+++ The input +++

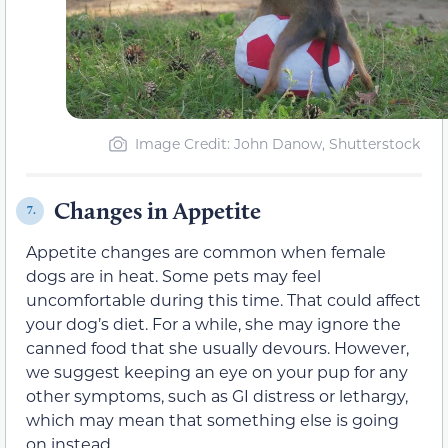
Image Credit: John Danow, Shutterstock
Changes in Appetite
7.
Appetite changes are common when female
dogs are in heat. Some pets may feel
uncomfortable during this time. That could affect
your dog’s diet. For a while, she may ignore the
canned food that she usually devours. However,
we suggest keeping an eye on your pup for any
other symptoms, such as GI distress or lethargy,
which may mean that something else is going
on instead.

+++

Where the string "your" appears in a line of the entries above, return that line.

Result of this exercise:
your dog’s diet. For a while, she may ignore the
we suggest keeping an eye on your pup for any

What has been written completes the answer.